What this task involves: For this exercise, restate every line below word for word and drop the images.

Electronic design files:
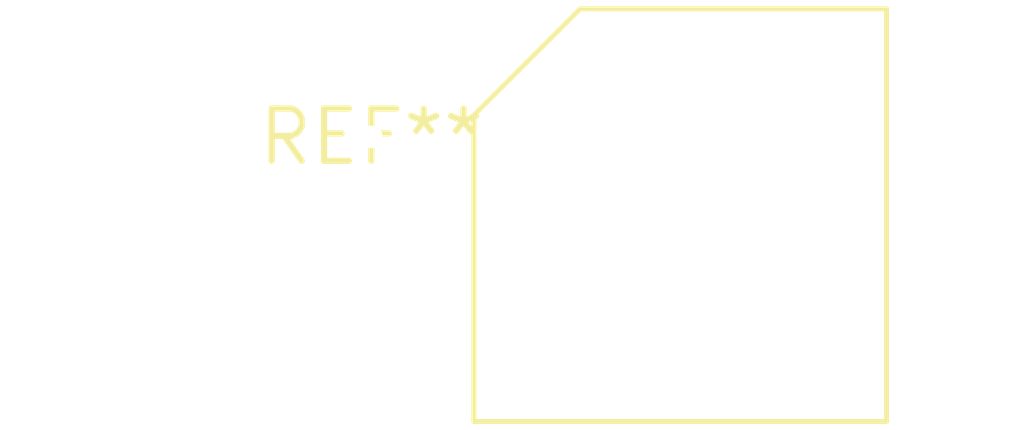
<source format=kicad_pcb>
(kicad_pcb (version 20240108) (generator pcbnew)

  (general
    (thickness 1.6)
  )

  (paper "A4")
  (layers
    (0 "F.Cu" signal)
    (31 "B.Cu" signal)
    (32 "B.Adhes" user "B.Adhesive")
    (33 "F.Adhes" user "F.Adhesive")
    (34 "B.Paste" user)
    (35 "F.Paste" user)
    (36 "B.SilkS" user "B.Silkscreen")
    (37 "F.SilkS" user "F.Silkscreen")
    (38 "B.Mask" user)
    (39 "F.Mask" user)
    (40 "Dwgs.User" user "User.Drawings")
    (41 "Cmts.User" user "User.Comments")
    (42 "Eco1.User" user "User.Eco1")
    (43 "Eco2.User" user "User.Eco2")
    (44 "Edge.Cuts" user)
    (45 "Margin" user)
    (46 "B.CrtYd" user "B.Courtyard")
    (47 "F.CrtYd" user "F.Courtyard")
    (48 "B.Fab" user)
    (49 "F.Fab" user)
    (50 "User.1" user)
    (51 "User.2" user)
    (52 "User.3" user)
    (53 "User.4" user)
    (54 "User.5" user)
    (55 "User.6" user)
    (56 "User.7" user)
    (57 "User.8" user)
    (58 "User.9" user)
  )

  (setup
    (pad_to_mask_clearance 0)
    (pcbplotparams
      (layerselection 0x00010fc_ffffffff)
      (plot_on_all_layers_selection 0x0000000_00000000)
      (disableapertmacros false)
      (usegerberextensions false)
      (usegerberattributes false)
      (usegerberadvancedattributes false)
      (creategerberjobfile false)
      (dashed_line_dash_ratio 12.000000)
      (dashed_line_gap_ratio 3.000000)
      (svgprecision 4)
      (plotframeref false)
      (viasonmask false)
      (mode 1)
      (useauxorigin false)
      (hpglpennumber 1)
      (hpglpenspeed 20)
      (hpglpendiameter 15.000000)
      (dxfpolygonmode false)
      (dxfimperialunits false)
      (dxfusepcbnewfont false)
      (psnegative false)
      (psa4output false)
      (plotreference false)
      (plotvalue false)
      (plotinvisibletext false)
      (sketchpadsonfab false)
      (subtractmaskfromsilk false)
      (outputformat 1)
      (mirror false)
      (drillshape 1)
      (scaleselection 1)
      (outputdirectory "")
    )
  )

  (net 0 "")

  (footprint "PerkinElmer_VTL5C" (layer "F.Cu") (at 0 0))

)

</source>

Solution below:
<source format=kicad_pcb>
(kicad_pcb (version 20240108) (generator pcbnew)

  (general
    (thickness 1.6)
  )

  (paper "A4")
  (layers
    (0 "F.Cu" signal)
    (31 "B.Cu" signal)
    (32 "B.Adhes" user "B.Adhesive")
    (33 "F.Adhes" user "F.Adhesive")
    (34 "B.Paste" user)
    (35 "F.Paste" user)
    (36 "B.SilkS" user "B.Silkscreen")
    (37 "F.SilkS" user "F.Silkscreen")
    (38 "B.Mask" user)
    (39 "F.Mask" user)
    (40 "Dwgs.User" user "User.Drawings")
    (41 "Cmts.User" user "User.Comments")
    (42 "Eco1.User" user "User.Eco1")
    (43 "Eco2.User" user "User.Eco2")
    (44 "Edge.Cuts" user)
    (45 "Margin" user)
    (46 "B.CrtYd" user "B.Courtyard")
    (47 "F.CrtYd" user "F.Courtyard")
    (48 "B.Fab" user)
    (49 "F.Fab" user)
    (50 "User.1" user)
    (51 "User.2" user)
    (52 "User.3" user)
    (53 "User.4" user)
    (54 "User.5" user)
    (55 "User.6" user)
    (56 "User.7" user)
    (57 "User.8" user)
    (58 "User.9" user)
  )

  (setup
    (pad_to_mask_clearance 0)
    (pcbplotparams
      (layerselection 0x00010fc_ffffffff)
      (plot_on_all_layers_selection 0x0000000_00000000)
      (disableapertmacros false)
      (usegerberextensions false)
      (usegerberattributes false)
      (usegerberadvancedattributes false)
      (creategerberjobfile false)
      (dashed_line_dash_ratio 12.000000)
      (dashed_line_gap_ratio 3.000000)
      (svgprecision 4)
      (plotframeref false)
      (viasonmask false)
      (mode 1)
      (useauxorigin false)
      (hpglpennumber 1)
      (hpglpenspeed 20)
      (hpglpendiameter 15.000000)
      (dxfpolygonmode false)
      (dxfimperialunits false)
      (dxfusepcbnewfont false)
      (psnegative false)
      (psa4output false)
      (plotreference false)
      (plotvalue false)
      (plotinvisibletext false)
      (sketchpadsonfab false)
      (subtractmaskfromsilk false)
      (outputformat 1)
      (mirror false)
      (drillshape 1)
      (scaleselection 1)
      (outputdirectory "")
    )
  )

  (net 0 "")

  (footprint "PerkinElmer_VTL5C" (layer "F.Cu") (at 0 0))

)

</source>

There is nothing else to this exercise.